*Text excerpt*.
[BEGIN]
Resource Review · Bible Reading Apps
NASB Bible
The Lockman Foundation’s official home for the New American Standard Bible — a clean, free reader for the translation word-for-word study readers trust most.
- App Store rating
- 4.9 / 5
- Starting price
- Free
- Free tier
- Yes
- Platforms
- iOS · Android
- Developer
- The Lockman Foundation
- Launched
- 2020
The verdict
The official, free home for the most literal mainstream English translation. If you study word-for-word and the NASB is your text, this is the publisher’s own app — clean, ad-free, with both the NASB 2020 and 1995. It’s a focused reader, not a study workstation, and on that it’s excellent.
Try NASB Bible ↗Opens lockman.org
The NASB Bible app is The Lockman Foundation’s official app for the New American Standard Bible — the translation that has been the gold standard of formal, word-for-word accuracy in English for decades. Lockman is a nonprofit, nondenominational ministry devoted entirely to translating and distributing the NASB and its sister translations, and this app is where they put the authoritative text directly in your hands.
It is free, and it carries both the current NASB 2020 and the beloved NASB 1995. The 2020 edition builds on the 1995 with refreshed language and the latest scholarship while keeping the NASB’s defining commitment: the most exacting word-for-word translation method, prioritizing accuracy to the original Hebrew, Aramaic, and Greek even where that makes the English a little more formal than a dynamic translation.
[END]
[Stored entries]
[BEGIN]
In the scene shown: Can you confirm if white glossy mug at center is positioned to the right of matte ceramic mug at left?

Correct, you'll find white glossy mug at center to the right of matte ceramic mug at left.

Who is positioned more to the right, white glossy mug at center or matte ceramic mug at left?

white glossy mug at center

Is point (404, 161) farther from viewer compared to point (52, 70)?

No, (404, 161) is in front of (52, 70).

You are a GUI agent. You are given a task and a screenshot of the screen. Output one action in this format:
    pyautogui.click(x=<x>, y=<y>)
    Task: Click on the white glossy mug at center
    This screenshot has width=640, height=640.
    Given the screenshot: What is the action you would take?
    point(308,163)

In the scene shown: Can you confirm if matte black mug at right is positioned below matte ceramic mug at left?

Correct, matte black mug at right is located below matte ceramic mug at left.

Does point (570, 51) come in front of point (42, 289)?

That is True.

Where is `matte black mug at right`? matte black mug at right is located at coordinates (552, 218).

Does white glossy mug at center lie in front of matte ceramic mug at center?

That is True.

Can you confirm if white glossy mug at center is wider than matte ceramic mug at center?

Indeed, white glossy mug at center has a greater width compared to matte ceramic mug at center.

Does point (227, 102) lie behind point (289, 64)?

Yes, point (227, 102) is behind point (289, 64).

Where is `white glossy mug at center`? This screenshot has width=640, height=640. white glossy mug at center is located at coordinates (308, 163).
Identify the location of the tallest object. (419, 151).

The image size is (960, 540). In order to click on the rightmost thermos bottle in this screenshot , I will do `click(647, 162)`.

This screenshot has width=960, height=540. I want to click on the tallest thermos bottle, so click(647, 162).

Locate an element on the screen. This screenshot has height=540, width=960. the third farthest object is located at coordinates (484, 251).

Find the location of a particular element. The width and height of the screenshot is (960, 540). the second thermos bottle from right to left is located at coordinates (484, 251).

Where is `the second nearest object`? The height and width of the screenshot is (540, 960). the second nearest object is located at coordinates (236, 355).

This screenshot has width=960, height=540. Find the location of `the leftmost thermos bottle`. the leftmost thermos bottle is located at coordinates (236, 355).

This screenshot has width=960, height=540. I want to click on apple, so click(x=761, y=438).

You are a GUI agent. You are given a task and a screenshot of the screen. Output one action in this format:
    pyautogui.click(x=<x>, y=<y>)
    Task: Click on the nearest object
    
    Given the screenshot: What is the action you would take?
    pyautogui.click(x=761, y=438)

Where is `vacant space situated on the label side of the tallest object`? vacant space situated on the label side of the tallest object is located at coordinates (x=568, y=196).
[END]
*Set of tasks*.
a: According to the NASB Bible app review, which two editions of the New American Standard Bible does the app carry?
b: Carry on the NASB Bible app review from the point where it stops.

*Exercise answers*.
a: The NASB 2020 and the NASB 1995.

b:
What you get is a clean reader built around that text — easy navigation, reading-progress tracking, highlighting and underlining, notes and bookmarks, clickable cross-reference links, and verse sharing with background images. It is not a research workstation with original-language tools and commentary stacks; it is the publisher’s own focused reader for people who want the NASB done right and free.
✓ The good
- Official and authoritative — the canonical NASB text from its own publisher, The Lockman Foundation
- Free and ad-free, with both the NASB 2020 and the classic NASB 1995 included
- The most literal mainstream translation — ideal when you study word-for-word and want maximum fidelity to the originals
- Clean, well-designed reader with easy book/chapter navigation and reading-progress tracking
- Standard study tools done well — highlight, underline, notes, bookmarks, and clickable verse links
- Verse sharing with background images for sending Scripture to a friend or group
✗ Watch out
- One translation by design — for comparing the NASB against the ESV, NIV, or KJV you’ll want a multi-version app
- Not a study workstation — no commentaries, lexicons, or deep original-language tools
- The NASB’s literal style is more formal and less flowing than dynamic translations, which some readers find stiff
- Lighter on reading plans, audio, and community than the big general apps
- Best suited to study and reference rather than casual devotional reading
Best for
- Readers and students whose main translation is the NASB
- Anyone who studies word-for-word and wants the most literal modern English text
- People who want the official, authoritative NASB free and ad-free
- Sunday school teachers and small-group leaders who prize translation accuracy
Avoid if
- You want many translations side by side (use YouVersion or Olive Tree)
- You need commentaries and original-language study tools (use Logos or Accordance)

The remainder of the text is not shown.